Guideline on Lifestyle Management to Reduce Cardiovascular Risk (2013)
The “2013 AHA/ACC Guideline on Lifestyle Management to Reduce Cardiovascular Risk” provides recommendations for heart-healthy lifestyle choices based on the latest research and evidence. The guidelines focus on two important lifestyle choices — diet and physical activity — which can have a drastic impact on cardiovascular health. Here’s what every patient should know about the latest recommendations for reducing heart disease risk through diet and exercise.
- Diet is a vital tool for lowering cholesterol and blood pressure levels, which are two major risk factors for heart disease.
- Patients with high cholesterol and high blood pressure levels should eat plenty of vegetables, fruits and whole grains and incorporate low-fat dairy products, poultry, fish, legumes, non-tropical vegetable oils and nuts into their diet. They should also limit intake of sweets, sugar-sweetened beverages and red meats.
- There are many helpful strategies for heart-healthy eating, including the DASH diet and the USDA’s Choose My Plate.

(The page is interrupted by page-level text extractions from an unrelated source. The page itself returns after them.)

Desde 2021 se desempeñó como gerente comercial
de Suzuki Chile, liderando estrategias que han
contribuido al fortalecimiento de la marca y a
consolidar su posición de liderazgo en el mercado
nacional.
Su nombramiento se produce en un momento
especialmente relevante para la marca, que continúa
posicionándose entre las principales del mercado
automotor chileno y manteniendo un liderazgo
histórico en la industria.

- Patients who need to lower their cholesterol should reduce saturated and trans fat intake. Ideally, only 5%-6% of daily caloric intake should come from saturated fat.
- Patients with high blood pressure should consume no more than 2,400 mg of sodium a day, ideally reducing sodium intake to 1,500 mg a day. However, even reducing sodium intake in one’s current diet by 1,000 mg each day can help lower blood pressure.
- It’s important to adapt the recommendations above, keeping in mind calorie requirements, to personal and cultural food preferences. Nutrition therapy for other conditions like diabetes should also be considered. Doing so helps create healthy eating patterns that are realistic and sustainable.
- Regular physical activity helps lower cholesterol and blood pressure, reducing risk for heart disease.
- In general, adults should engage in aerobic physical activity 3-4 times a week with each session lasting an average of 40 minutes.
- Moderate (brisk walking or jogging) to vigorous (running or biking) physical activity is recommended to reduce cholesterol levels.